French cinema is the high-visibility indicator of a great country's cultural hara-kiri. Awards ceremonies are always fundamentally political, but in France they're actually... fundamentalist. After winning at Cannes last years, the film A Prophet was fawned over at the Césars, with no less than nine awards. Best Picture, Best Director, Best Screenplay, Best Cinematography, Best... etcetera.
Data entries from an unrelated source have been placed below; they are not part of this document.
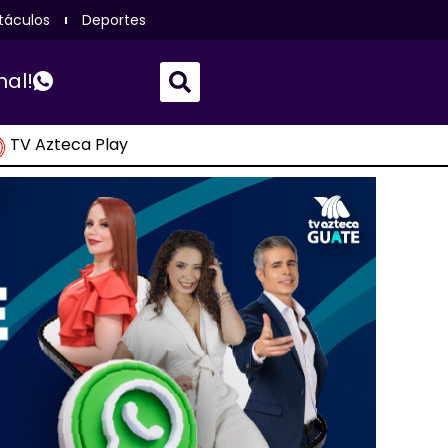
táculos
Deportes
nal!
TV Azteca Play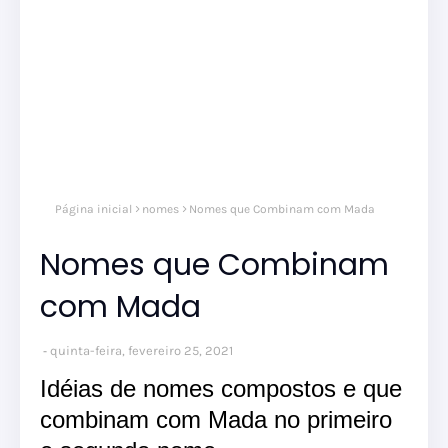
Página inicial
nomes
Nomes que Combinam com Mada
Nomes que Combinam
com Mada
quinta-feira, fevereiro 25, 2021
Idéias de nomes compostos e que
combinam com Mada no primeiro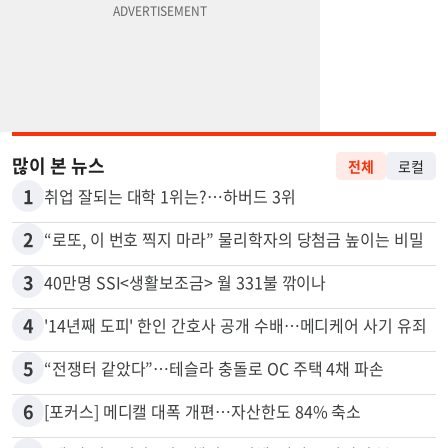
많이 본 뉴스
전체
로컬
1
취업 잘되는 대학 1위는?…하버드 3위
2
“로또, 이 번호 찍지 마라” 물리학자의 당첨금 높이는 비밀
3
40만명 SSI<생활보조금> 월 331불 깎이나
4
'14년째 도피' 한인 간호사 공개 수배…메디케어 사기 유죄
5
“전쟁터 같았다”…테슬라 충돌로 OC 주택 4채 파손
The film celebrates the "rise" and deification of an illiterate petty criminal. It's an extremist vision of emancipation: Europe (represented by the Corsican Mafia and the prison screws) is a waning and thoroughly racist Old Guard, virtually a minority in a society (the prison) dominated by observant Islamists, in which to flourish is to claim one's racial origin (the hero's switch to an Arab rather than a French allegiance), and in which to gain respect is to conquer (through murder and a large-scale drug cartel), with a little help from the Koran (via a handy spiritual guide and former murder victim).
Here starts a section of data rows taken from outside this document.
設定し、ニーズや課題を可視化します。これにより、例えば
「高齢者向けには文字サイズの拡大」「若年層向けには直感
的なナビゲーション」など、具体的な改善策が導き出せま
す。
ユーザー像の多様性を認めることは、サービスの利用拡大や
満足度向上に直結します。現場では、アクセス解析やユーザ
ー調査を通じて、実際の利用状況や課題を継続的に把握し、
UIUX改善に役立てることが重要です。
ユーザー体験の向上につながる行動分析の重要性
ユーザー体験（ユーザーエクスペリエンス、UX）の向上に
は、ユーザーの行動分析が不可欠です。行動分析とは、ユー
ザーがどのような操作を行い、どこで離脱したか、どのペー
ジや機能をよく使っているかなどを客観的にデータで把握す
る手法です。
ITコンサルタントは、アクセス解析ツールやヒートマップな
Of course - as everyone keeps telling me - it's "really well made". (So what? So was Avatar. So were the gas chambers.) But it's not even that it is so remarkably anti-Western that is so remarkable; it's the fact of being so roundly lauded by the well-meaning cultural class. The worst thing about the new extremism is not the thing itself, but the adoration it receives within the society it is destroying. I becomes its cause celebre. As I wrote in a earlier post:

[A prophet] presses all the right leftist buttons: the idea that the only crime is to imprison people (Foucault); the nobility of the savage (Rousseau); the sacralisation of other cultures/races (Levi-Strauss) vs. an assumed guilt for ones own (almost all 20th century French thinkers).
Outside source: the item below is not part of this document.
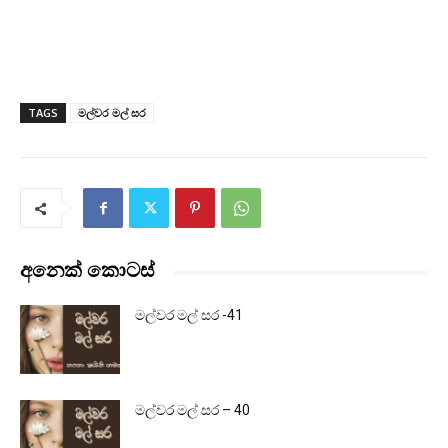
TAGS
මල්වර මල් සර
අනෙක් කොටස්
මල්වර මල් සර -41
මල්වර මල් සර – 40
Strangely, the film is apparently exempt from any criticism of racial stereotyping. If I was a Muslim, I bet I'd be a little offended at the example it offers for making friends and influencing people in the West. Not to mention the use of the word Prophet - in such a non-peaceful context...

As for the implied "prophesy", are we supposed to lament it? Or laud it? The ending clearly suggests the latter. The French forgot to give A Prophet a bonus well-deserved award at the Césars: Best Suicide Note of The West.